Since pictures are not wanted, repeat only the text of the records, word for word.
· · ·
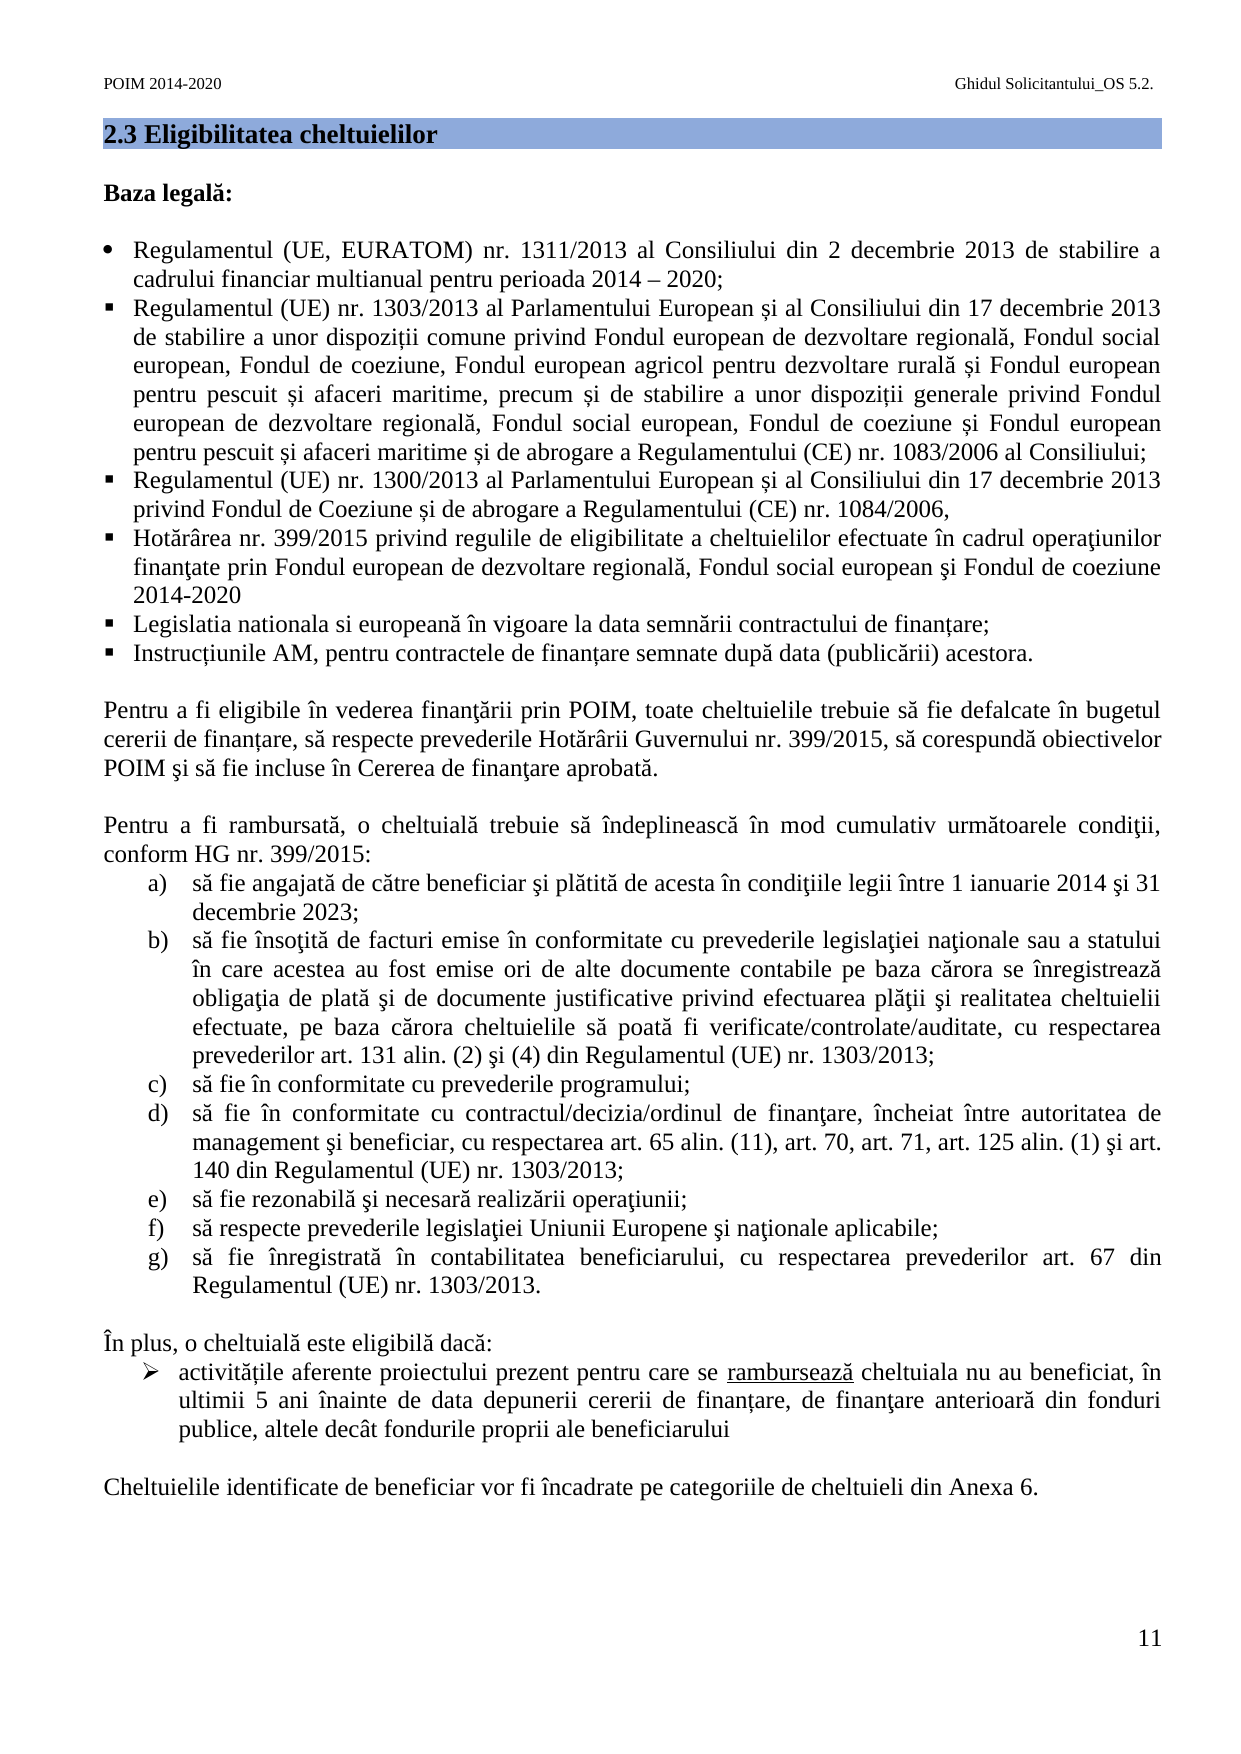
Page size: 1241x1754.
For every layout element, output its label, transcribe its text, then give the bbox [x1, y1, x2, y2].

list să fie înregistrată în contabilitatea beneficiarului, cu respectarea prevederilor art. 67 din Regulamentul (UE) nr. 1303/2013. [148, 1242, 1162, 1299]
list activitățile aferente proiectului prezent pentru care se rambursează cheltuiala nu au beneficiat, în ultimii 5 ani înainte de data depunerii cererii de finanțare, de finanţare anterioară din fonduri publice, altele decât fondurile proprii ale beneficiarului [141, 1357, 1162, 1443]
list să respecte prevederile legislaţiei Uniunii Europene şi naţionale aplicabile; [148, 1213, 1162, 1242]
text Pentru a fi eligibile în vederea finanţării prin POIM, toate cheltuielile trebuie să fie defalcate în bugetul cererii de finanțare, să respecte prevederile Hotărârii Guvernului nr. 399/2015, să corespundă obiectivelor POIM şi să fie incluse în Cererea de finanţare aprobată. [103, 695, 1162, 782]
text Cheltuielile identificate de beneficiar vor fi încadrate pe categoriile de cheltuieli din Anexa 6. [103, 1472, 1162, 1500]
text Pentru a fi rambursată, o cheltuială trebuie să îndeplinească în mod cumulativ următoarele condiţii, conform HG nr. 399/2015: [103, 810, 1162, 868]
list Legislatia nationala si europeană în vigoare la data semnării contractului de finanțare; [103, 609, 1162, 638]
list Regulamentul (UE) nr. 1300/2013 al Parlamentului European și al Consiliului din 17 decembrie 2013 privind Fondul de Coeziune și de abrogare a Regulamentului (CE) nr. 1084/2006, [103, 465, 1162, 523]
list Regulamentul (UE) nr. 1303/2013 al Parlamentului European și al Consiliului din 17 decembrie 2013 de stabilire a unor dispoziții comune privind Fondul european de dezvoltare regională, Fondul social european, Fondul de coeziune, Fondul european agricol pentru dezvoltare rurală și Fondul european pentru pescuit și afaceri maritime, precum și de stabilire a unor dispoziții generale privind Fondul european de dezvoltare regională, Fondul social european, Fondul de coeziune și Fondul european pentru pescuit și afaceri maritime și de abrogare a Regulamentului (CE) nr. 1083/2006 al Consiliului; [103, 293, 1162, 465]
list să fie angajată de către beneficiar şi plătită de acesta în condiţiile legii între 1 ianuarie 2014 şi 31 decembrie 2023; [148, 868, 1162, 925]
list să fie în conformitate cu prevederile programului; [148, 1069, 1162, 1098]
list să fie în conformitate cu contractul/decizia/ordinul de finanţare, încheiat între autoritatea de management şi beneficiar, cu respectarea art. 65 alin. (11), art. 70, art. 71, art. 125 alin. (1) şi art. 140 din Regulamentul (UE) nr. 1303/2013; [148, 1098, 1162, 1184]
· · ·
◆ Response ◆
Page size: 1241x1754.
For every layout element, output its label, transcribe its text, then give the bbox [x1, y1, x2, y2].

list să fie înregistrată în contabilitatea beneficiarului, cu respectarea prevederilor art. 67 din Regulamentul (UE) nr. 1303/2013. [148, 1242, 1162, 1299]
list activitățile aferente proiectului prezent pentru care se rambursează cheltuiala nu au beneficiat, în ultimii 5 ani înainte de data depunerii cererii de finanțare, de finanţare anterioară din fonduri publice, altele decât fondurile proprii ale beneficiarului [141, 1357, 1162, 1443]
list să respecte prevederile legislaţiei Uniunii Europene şi naţionale aplicabile; [148, 1213, 1162, 1242]
text Pentru a fi eligibile în vederea finanţării prin POIM, toate cheltuielile trebuie să fie defalcate în bugetul cererii de finanțare, să respecte prevederile Hotărârii Guvernului nr. 399/2015, să corespundă obiectivelor POIM şi să fie incluse în Cererea de finanţare aprobată. [103, 695, 1162, 782]
text Cheltuielile identificate de beneficiar vor fi încadrate pe categoriile de cheltuieli din Anexa 6. [103, 1472, 1162, 1500]
text Pentru a fi rambursată, o cheltuială trebuie să îndeplinească în mod cumulativ următoarele condiţii, conform HG nr. 399/2015: [103, 810, 1162, 868]
list Legislatia nationala si europeană în vigoare la data semnării contractului de finanțare; [103, 609, 1162, 638]
list Regulamentul (UE) nr. 1300/2013 al Parlamentului European și al Consiliului din 17 decembrie 2013 privind Fondul de Coeziune și de abrogare a Regulamentului (CE) nr. 1084/2006, [103, 465, 1162, 523]
list Regulamentul (UE) nr. 1303/2013 al Parlamentului European și al Consiliului din 17 decembrie 2013 de stabilire a unor dispoziții comune privind Fondul european de dezvoltare regională, Fondul social european, Fondul de coeziune, Fondul european agricol pentru dezvoltare rurală și Fondul european pentru pescuit și afaceri maritime, precum și de stabilire a unor dispoziții generale privind Fondul european de dezvoltare regională, Fondul social european, Fondul de coeziune și Fondul european pentru pescuit și afaceri maritime și de abrogare a Regulamentului (CE) nr. 1083/2006 al Consiliului; [103, 293, 1162, 465]
list să fie angajată de către beneficiar şi plătită de acesta în condiţiile legii între 1 ianuarie 2014 şi 31 decembrie 2023; [148, 868, 1162, 925]
list să fie în conformitate cu prevederile programului; [148, 1069, 1162, 1098]
list să fie în conformitate cu contractul/decizia/ordinul de finanţare, încheiat între autoritatea de management şi beneficiar, cu respectarea art. 65 alin. (11), art. 70, art. 71, art. 125 alin. (1) şi art. 140 din Regulamentul (UE) nr. 1303/2013; [148, 1098, 1162, 1184]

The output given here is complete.